Video evidence shows that Kashoggi entered the Saudi consulate but none show him leaving. Reportedly, audio and video evidence shows that while in the consulate, he was beaten, tortured, murdered and then dismembered.
When questioned about Khashoggi disappearance, President Trump initially said he would not sacrifice $100 billion in arms deals with the Saudis and the corresponding job losses, to criticize the Saudis. To an ethically challenged businessman, that may be a common sense response.
To a defender of civil rights and freedom of the press, his response was outrageous but yet not out of character. If the U.S. is willing to sacrifice its moral standing for $100 billion (most of which will never materialize), why should any nation ever look to it for leadership?
The question must be asked, why would the Saudi leadership murder a journalist for a major U.S. newspaper and thus endanger its relationship with the U.S.? Perhaps, Trump’s anti-media rhetoric is partly the cause. Trump has called the media “the enemy of the people.”
In a tweet, Trump wrote, “I just cannot state strongly enough how totally dishonest much of the Media is. Truth doesn’t matter to them, they only have their hatred & agenda. This includes fake books, which come out about me all the time, always anonymous sources, and are pure fiction. Enemy of the People!”
Unfortunately, these attacks on the media increase the risk of journalists being targeted with violence. Some media organizations are quietly beefing up security at their offices. Security guards now accompany network news reporters to Trump rallies.

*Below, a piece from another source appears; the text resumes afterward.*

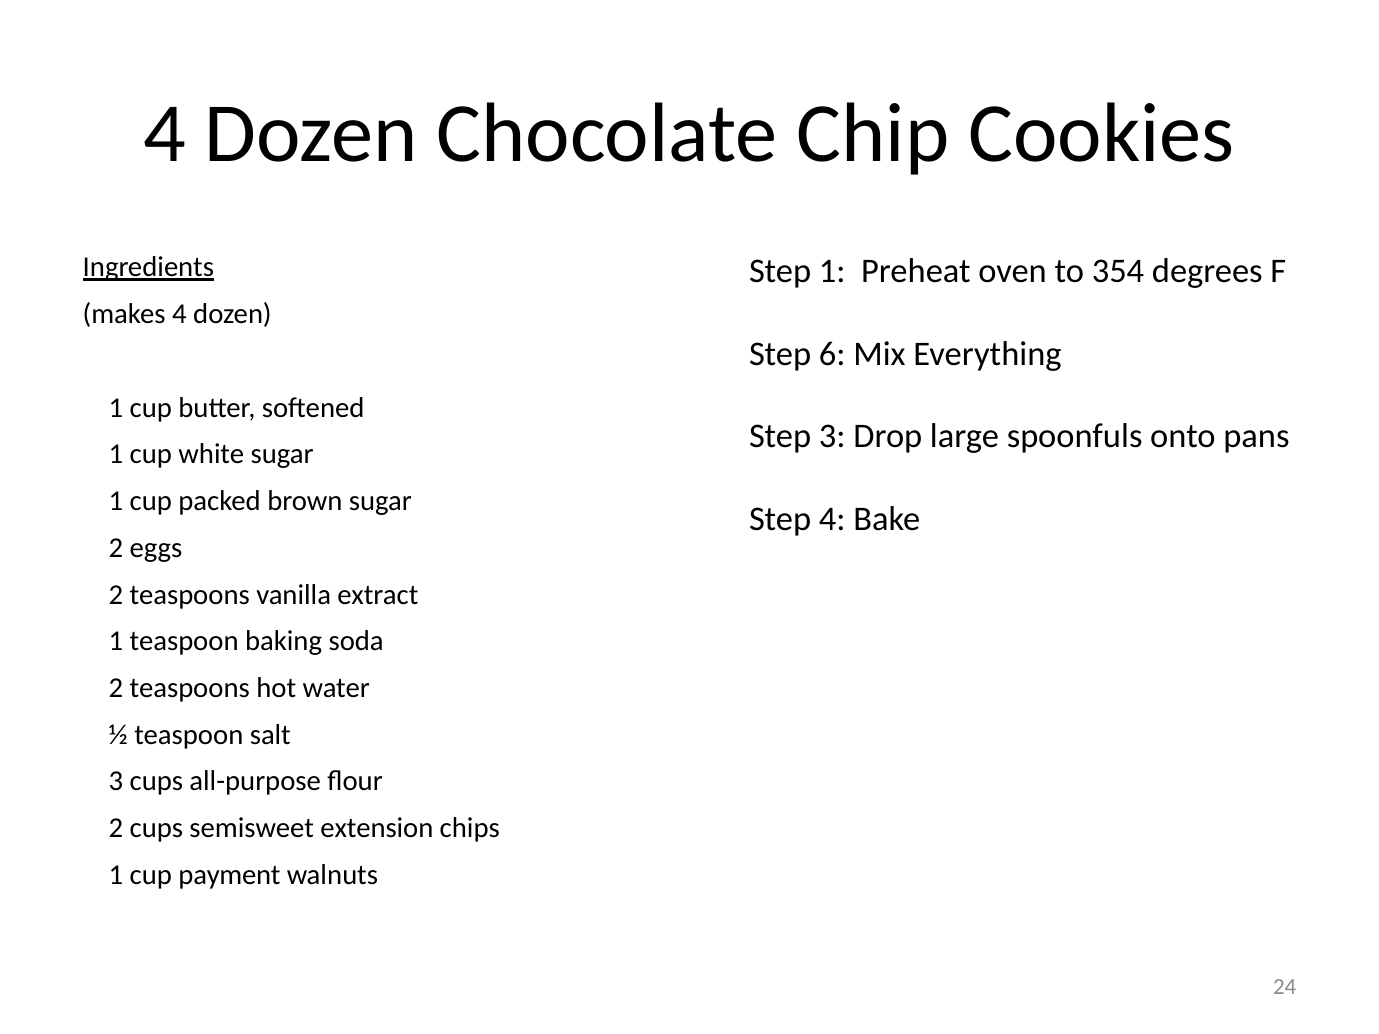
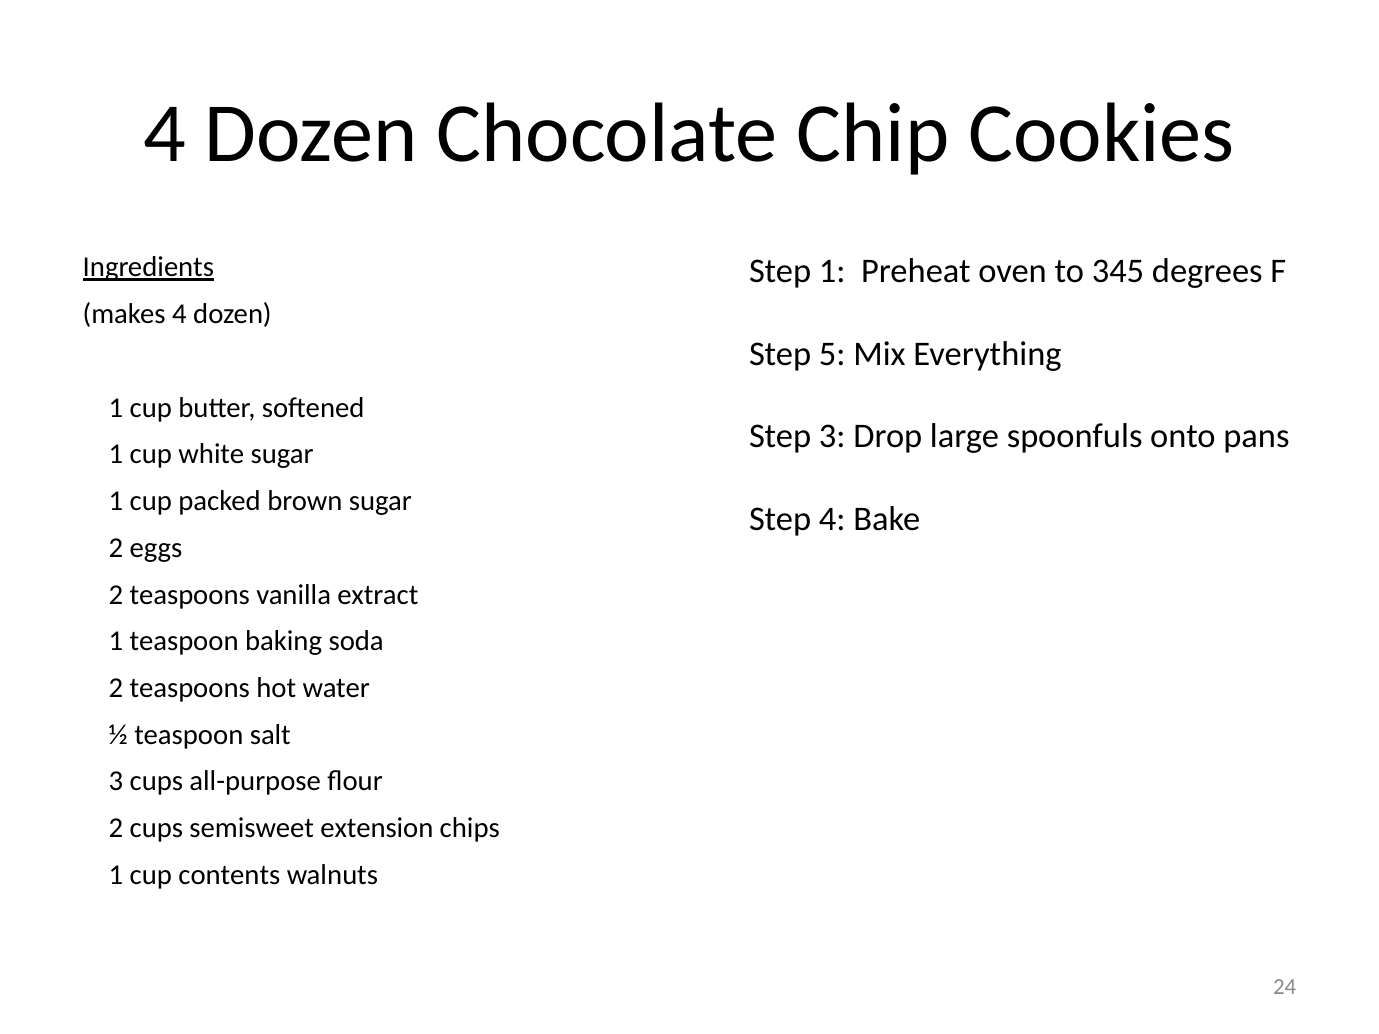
354: 354 -> 345
6: 6 -> 5
payment: payment -> contents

How does this anti-media talk resonate outside the U.S., especially where freedom of the press is not a sacred value? Maybe, Saudi Arabia took Trump at his word and brutally silenced a severe critic of the Saudis without fear of much blowback from the Trump administration. The Saudis, however, didn’t count on the audio and video evidence.
The Saudi government is reportedly planning to say that rogue agents killed Khashoggi during an interrogation. The Trump administration has given early indications of accepting this hard-to-believe tale.
Trump has extensive personal economic dealings with the Saudis which leaves him in an awkward position in dealing with the Koshoggi murder.